Pourquoi alors se serait-il préoccupé de l’arrivée des Cauderlier ?

Peut-être tout simplement par défaut parce qu’il n’y a personne de la famille sur place sauf la très jeune Augustine et ses amis au nombre desquels Thomas fait peut-être déjà partie.

Rien de sûr donc sauf l’adresse où Thomas Belin et Augustine vont s’installer, vivre et mourir. Plusieurs actes nous précisent qu’ils habitent au “Lieu Saint-Jean”, hameau de La Basse Addeville (ou Appeville) à Saint-Côme-du-Mont.

Miroir et moulures
de la chambre d’Augustine
au lieu Saint-Jean
à Saint-Côme-du-Mont

C’est là que naîtra leur fils Georges le 13 mars 1873 et là qu’il décèdera à l’âge de 13 ans.

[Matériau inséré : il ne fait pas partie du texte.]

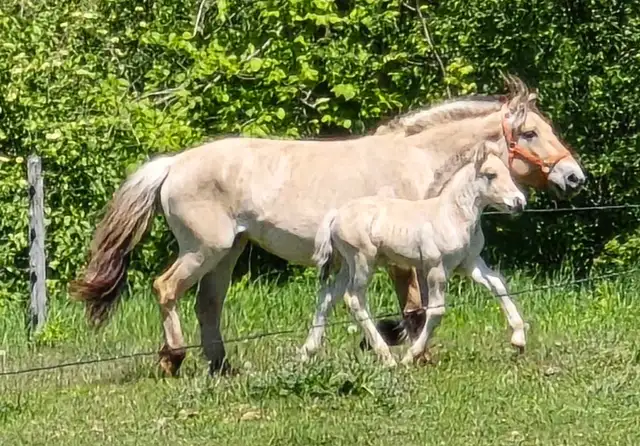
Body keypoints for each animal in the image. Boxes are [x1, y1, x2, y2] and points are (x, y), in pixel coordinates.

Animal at [304, 141, 526, 366]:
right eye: (491, 175)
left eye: (508, 172)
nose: (519, 202)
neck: (452, 215)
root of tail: (335, 215)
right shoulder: (436, 267)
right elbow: (436, 310)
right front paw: (411, 355)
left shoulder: (469, 262)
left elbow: (498, 283)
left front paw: (519, 339)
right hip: (363, 260)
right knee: (354, 299)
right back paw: (387, 358)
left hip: (348, 265)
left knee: (329, 296)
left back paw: (307, 352)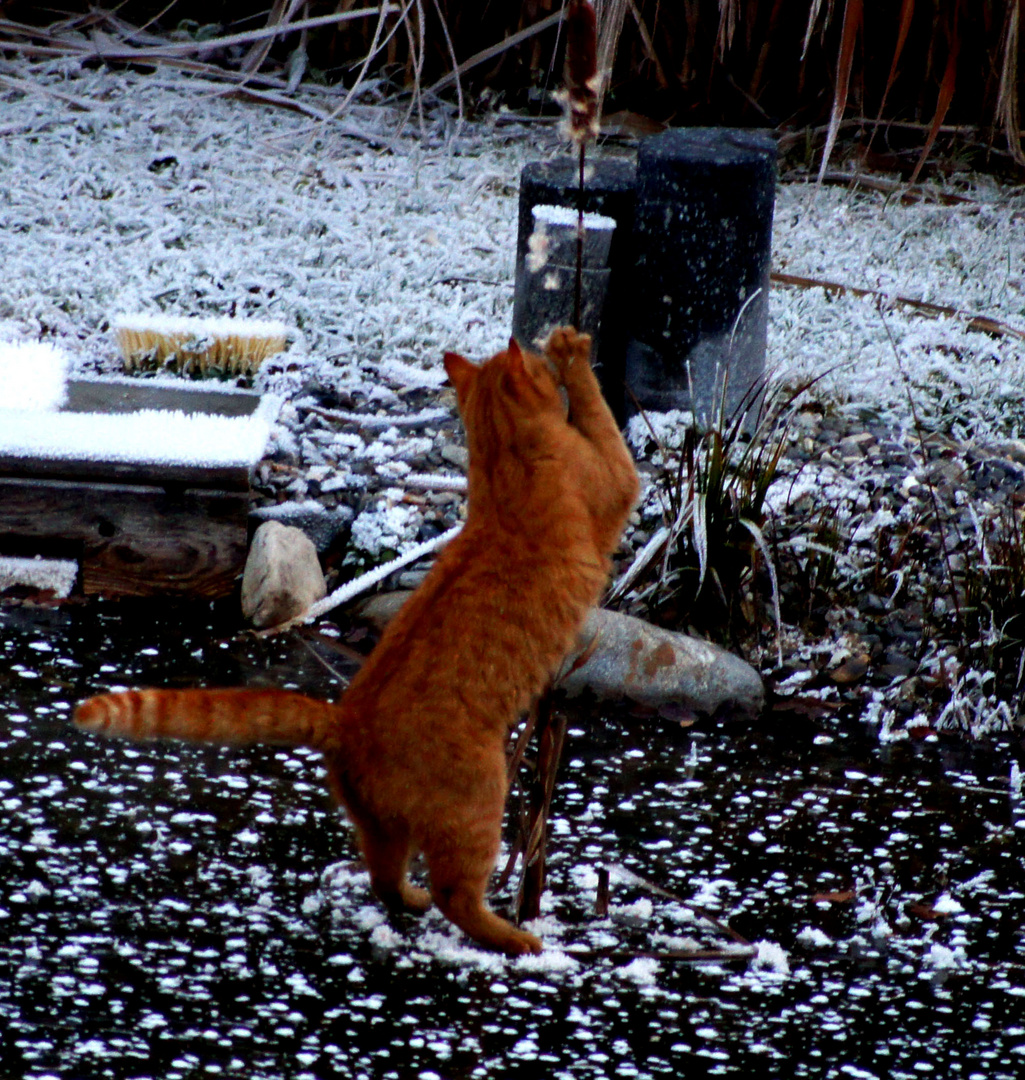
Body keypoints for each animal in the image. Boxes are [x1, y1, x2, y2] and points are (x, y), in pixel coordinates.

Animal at [77, 328, 639, 954]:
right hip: (480, 802)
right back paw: (518, 939)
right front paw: (572, 352)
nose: (546, 350)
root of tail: (346, 720)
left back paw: (415, 901)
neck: (499, 471)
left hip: (382, 828)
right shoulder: (617, 479)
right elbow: (600, 413)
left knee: (385, 880)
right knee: (456, 896)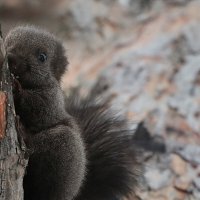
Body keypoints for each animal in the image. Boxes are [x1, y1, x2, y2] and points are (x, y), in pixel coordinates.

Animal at [3, 26, 140, 200]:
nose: (11, 58)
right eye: (8, 41)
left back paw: (24, 133)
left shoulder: (53, 100)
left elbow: (39, 109)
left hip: (64, 146)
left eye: (42, 57)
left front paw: (16, 88)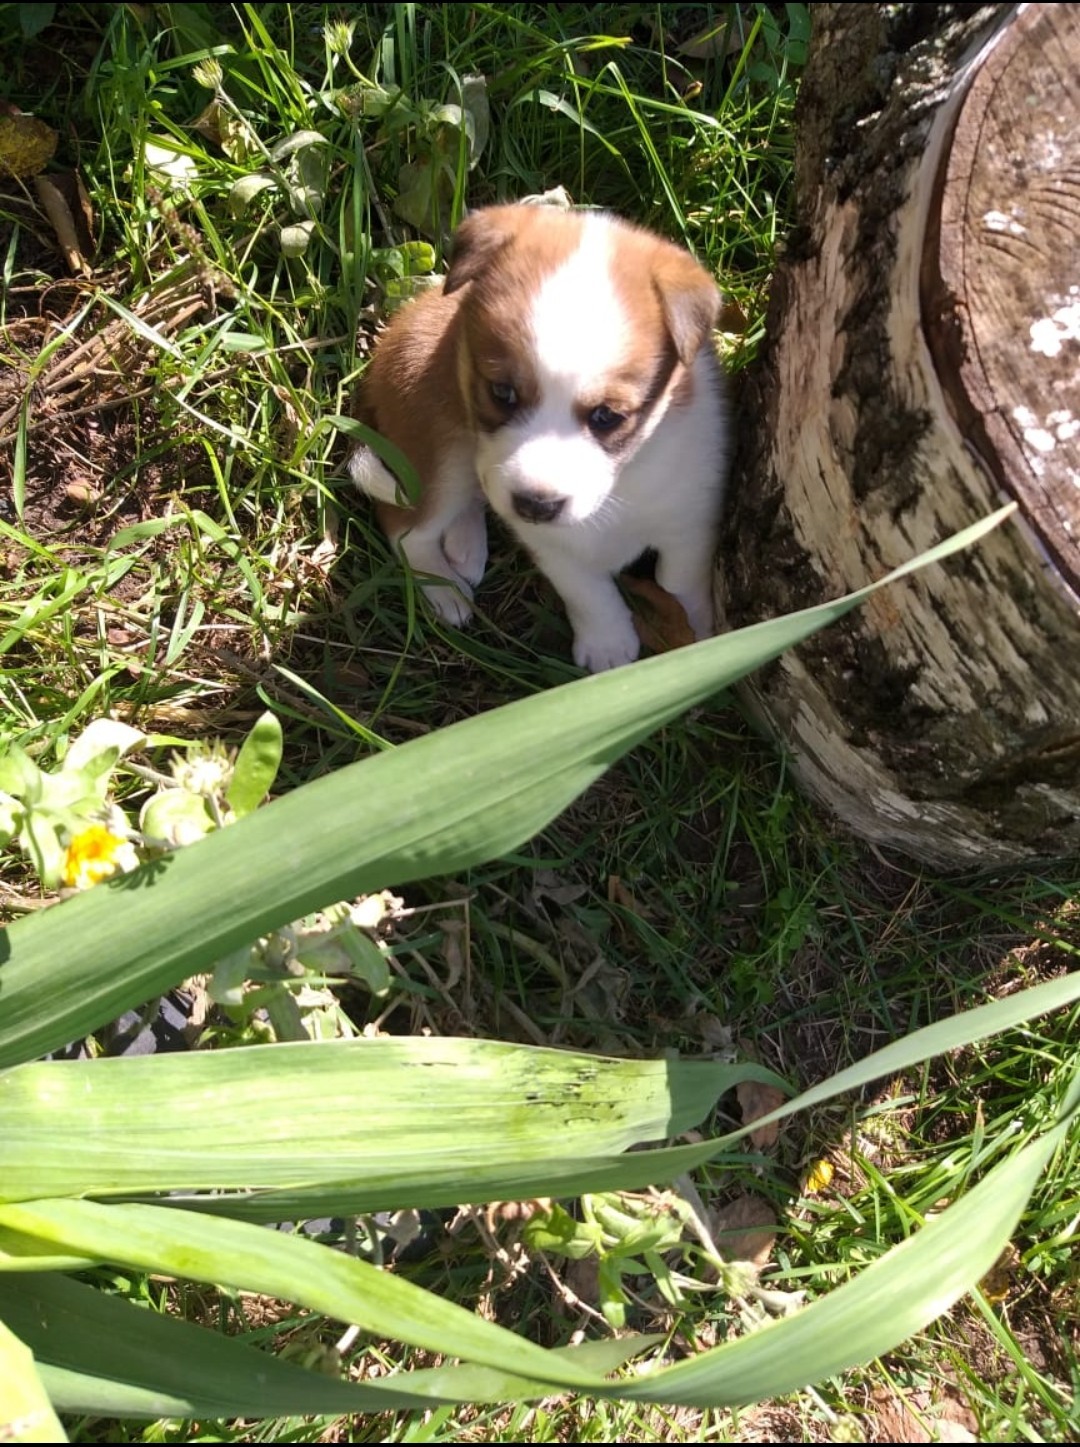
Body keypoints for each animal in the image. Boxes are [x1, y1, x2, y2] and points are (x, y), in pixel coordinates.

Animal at [348, 204, 726, 671]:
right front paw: (608, 645)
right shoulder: (552, 545)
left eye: (607, 416)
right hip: (442, 454)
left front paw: (699, 638)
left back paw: (466, 544)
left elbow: (677, 583)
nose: (534, 505)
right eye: (502, 393)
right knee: (406, 529)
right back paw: (444, 587)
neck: (622, 483)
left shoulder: (691, 520)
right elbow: (588, 592)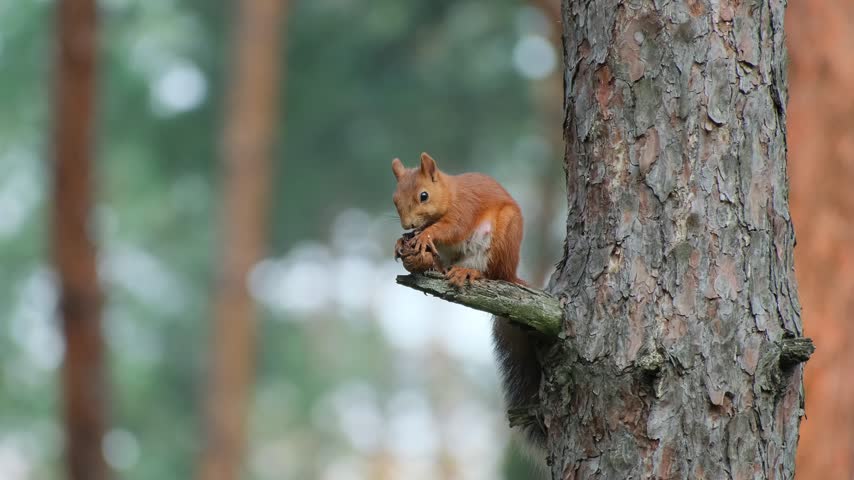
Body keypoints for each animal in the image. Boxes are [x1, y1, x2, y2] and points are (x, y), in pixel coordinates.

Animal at [391, 152, 546, 454]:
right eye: (394, 198)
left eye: (424, 195)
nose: (407, 226)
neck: (450, 194)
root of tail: (512, 273)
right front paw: (403, 240)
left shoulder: (465, 208)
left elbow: (452, 228)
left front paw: (425, 235)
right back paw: (433, 264)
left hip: (501, 239)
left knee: (491, 273)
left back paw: (470, 273)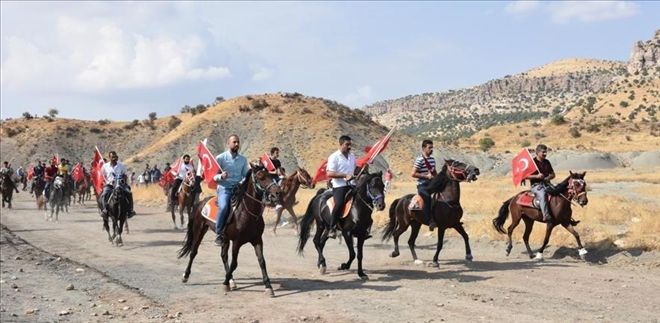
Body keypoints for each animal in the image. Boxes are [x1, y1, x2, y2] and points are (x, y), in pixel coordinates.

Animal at [179, 166, 282, 298]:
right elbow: (234, 263)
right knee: (193, 252)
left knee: (223, 256)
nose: (277, 193)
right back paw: (186, 276)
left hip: (225, 239)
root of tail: (201, 203)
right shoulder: (237, 242)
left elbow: (262, 261)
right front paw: (225, 283)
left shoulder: (257, 240)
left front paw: (268, 287)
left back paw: (232, 281)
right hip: (199, 230)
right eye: (260, 176)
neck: (247, 213)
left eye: (271, 175)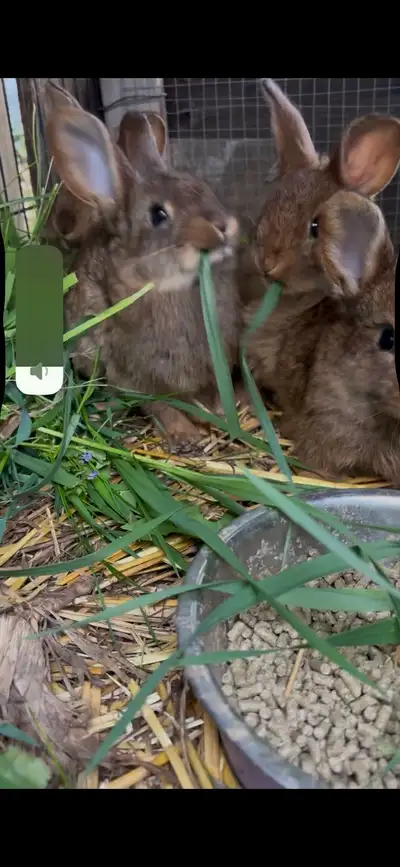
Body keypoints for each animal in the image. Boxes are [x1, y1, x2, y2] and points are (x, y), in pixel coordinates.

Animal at [42, 80, 242, 446]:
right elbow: (158, 405)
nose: (223, 227)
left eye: (201, 186)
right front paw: (185, 435)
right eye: (158, 214)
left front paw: (220, 416)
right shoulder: (134, 375)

C’est là aussi qu’est décédé un an plus tard Thomas Belin le 4 mars 1887.

Augustine leur survivra plus de 20 ans. Et au lieu Saint-Jean il existe encore une pièce au rez-de-chaussée derrière la cuisine qu’on dit avoir été transformée en chambre dans un style néo-classique au début du 20ième siècle et ou vivait une vieille dame entourée de plusieurs chats or Augustine est décédée au Lieu Saint-Jean en 1908.

La tombe de Thomas Belin, Augustine née Lemaréchal et leur fils Georges à Saint-Côme du Mont

Thomas, Augustine et leur fils Georges auront la chance assez exceptionnelle que leur tombe soit protégée par la Conservation départementale des antiquités et objets d’art de la Manche.

Quant-au Lieu Saint-Jean, il est aujourd’hui un domaine comprenant un gîte pour les voyageurs et un havre de paix pour les chevaux. On peut remercier Cécile Graton, son actuelle propriétaire, d’avoir redonné à cette maison son nom historique, et de nous avoir offert le privilège de la visiter.

Car c’est peut-être bien la toute première adresse des Cauderlier en Normandie.